— YOUR GOAL —
Beginning with the line that contains "10-course meal. |", transcribe every line through the end of the entries exactly as written, and reproduce nothing else.
*** Block opens ***
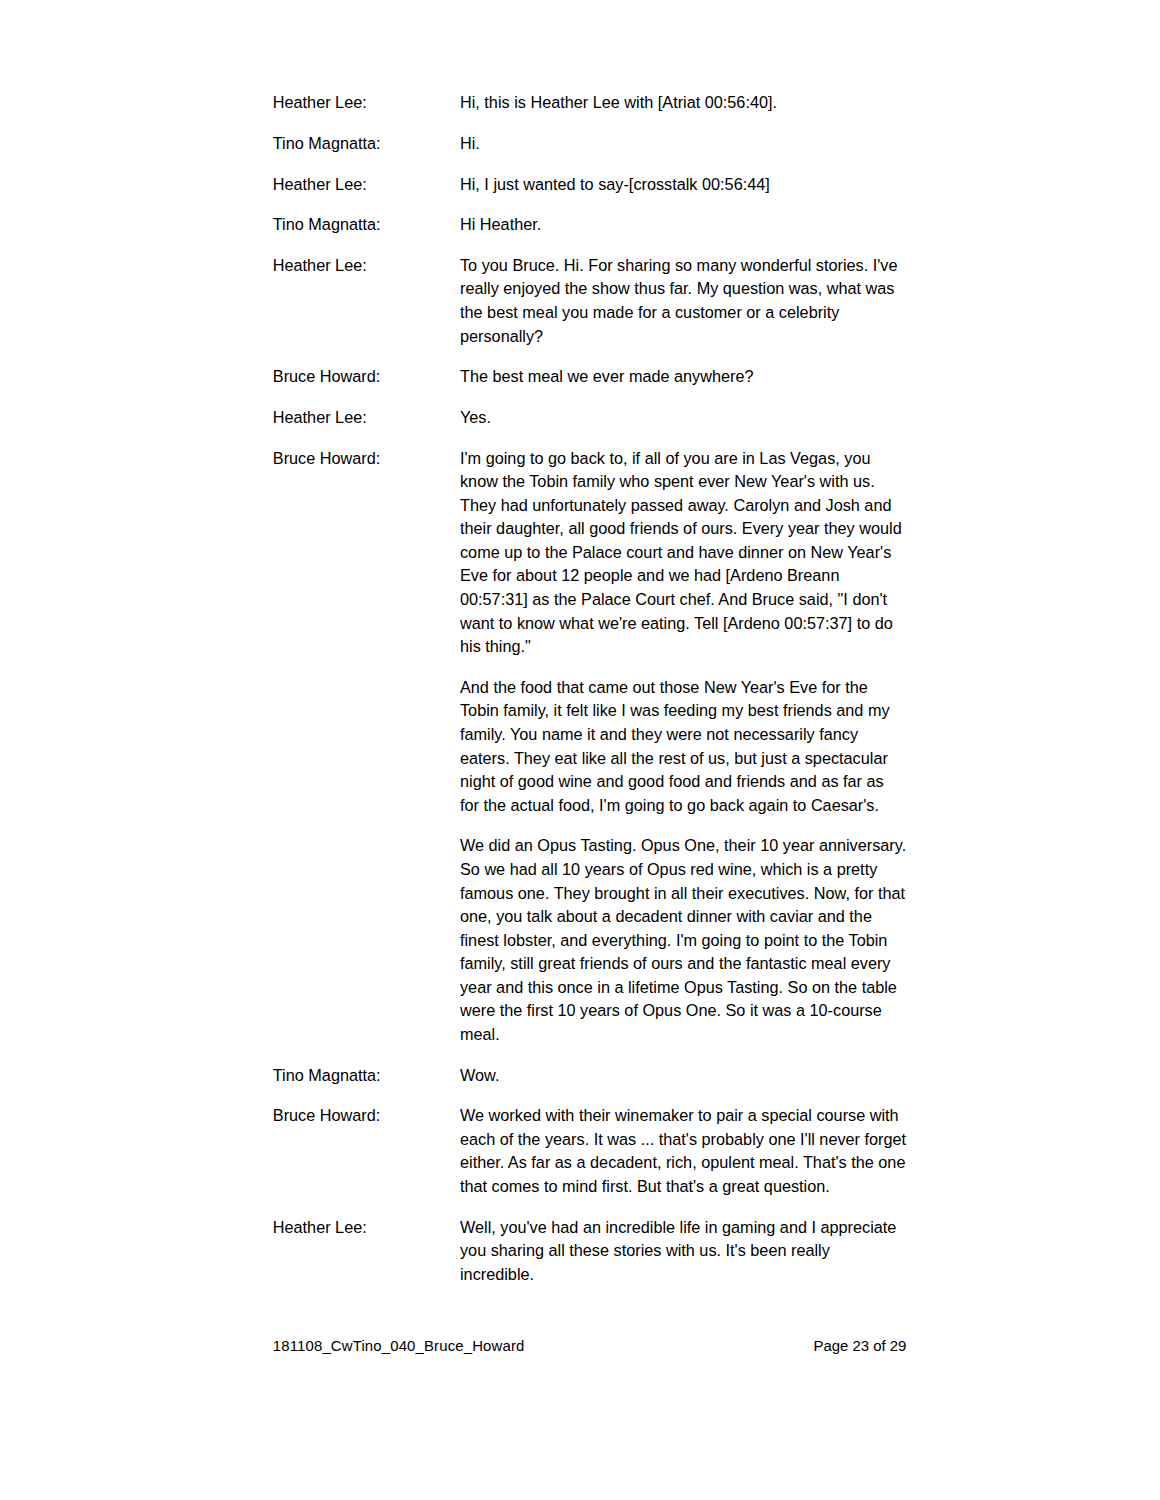| Heather Lee: | Hi, this is Heather Lee with [Atriat 00:56:40]. |
| Tino Magnatta: | Hi. |
| Heather Lee: | Hi, I just wanted to say-[crosstalk 00:56:44] |
| Tino Magnatta: | Hi Heather. |
| Heather Lee: | To you Bruce. Hi. For sharing so many wonderful stories. I've really enjoyed the show thus far. My question was, what was the best meal you made for a customer or a celebrity personally? |
| Bruce Howard: | The best meal we ever made anywhere? |
| Heather Lee: | Yes. |
| Bruce Howard: | I'm going to go back to, if all of you are in Las Vegas, you know the Tobin family who spent ever New Year's with us. They had unfortunately passed away. Carolyn and Josh and their daughter, all good friends of ours. Every year they would come up to the Palace court and have dinner on New Year's Eve for about 12 people and we had [Ardeno Breann 00:57:31] as the Palace Court chef. And Bruce said, "I don't want to know what we're eating. Tell [Ardeno 00:57:37] to do his thing." And the food that came out those New Year's Eve for the Tobin family, it felt like I was feeding my best friends and my family. You name it and they were not necessarily fancy eaters. They eat like all the rest of us, but just a spectacular night of good wine and good food and friends and as far as for the actual food, I'm going to go back again to Caesar's. We did an Opus Tasting. Opus One, their 10 year anniversary. So we had all 10 years of Opus red wine, which is a pretty famous one. They brought in all their executives. Now, for that one, you talk about a decadent dinner with caviar and the finest lobster, and everything. I'm going to point to the Tobin family, still great friends of ours and the fantastic meal every year and this once in a lifetime Opus Tasting. So on the table were the first 10 years of Opus One. So it was a 10-course meal. |
| Tino Magnatta: | Wow. |
| Bruce Howard: | We worked with their winemaker to pair a special course with each of the years. It was ... that's probably one I'll never forget either. As far as a decadent, rich, opulent meal. That's the one that comes to mind first. But that's a great question. |
| Heather Lee: | Well, you've had an incredible life in gaming and I appreciate you sharing all these stories with us. It's been really incredible. |
181108_CwTino_040_Bruce_Howard Page 23 of 29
*** Block closes ***
— ANSWER SECTION —
| Bruce Howard: | I'm going to go back to, if all of you are in Las Vegas, you know the Tobin family who spent ever New Year's with us. They had unfortunately passed away. Carolyn and Josh and their daughter, all good friends of ours. Every year they would come up to the Palace court and have dinner on New Year's Eve for about 12 people and we had [Ardeno Breann 00:57:31] as the Palace Court chef. And Bruce said, "I don't want to know what we're eating. Tell [Ardeno 00:57:37] to do his thing." And the food that came out those New Year's Eve for the Tobin family, it felt like I was feeding my best friends and my family. You name it and they were not necessarily fancy eaters. They eat like all the rest of us, but just a spectacular night of good wine and good food and friends and as far as for the actual food, I'm going to go back again to Caesar's. We did an Opus Tasting. Opus One, their 10 year anniversary. So we had all 10 years of Opus red wine, which is a pretty famous one. They brought in all their executives. Now, for that one, you talk about a decadent dinner with caviar and the finest lobster, and everything. I'm going to point to the Tobin family, still great friends of ours and the fantastic meal every year and this once in a lifetime Opus Tasting. So on the table were the first 10 years of Opus One. So it was a 10-course meal. |
| Tino Magnatta: | Wow. |
| Bruce Howard: | We worked with their winemaker to pair a special course with each of the years. It was ... that's probably one I'll never forget either. As far as a decadent, rich, opulent meal. That's the one that comes to mind first. But that's a great question. |
| Heather Lee: | Well, you've had an incredible life in gaming and I appreciate you sharing all these stories with us. It's been really incredible. |
181108_CwTino_040_Bruce_Howard Page 23 of 29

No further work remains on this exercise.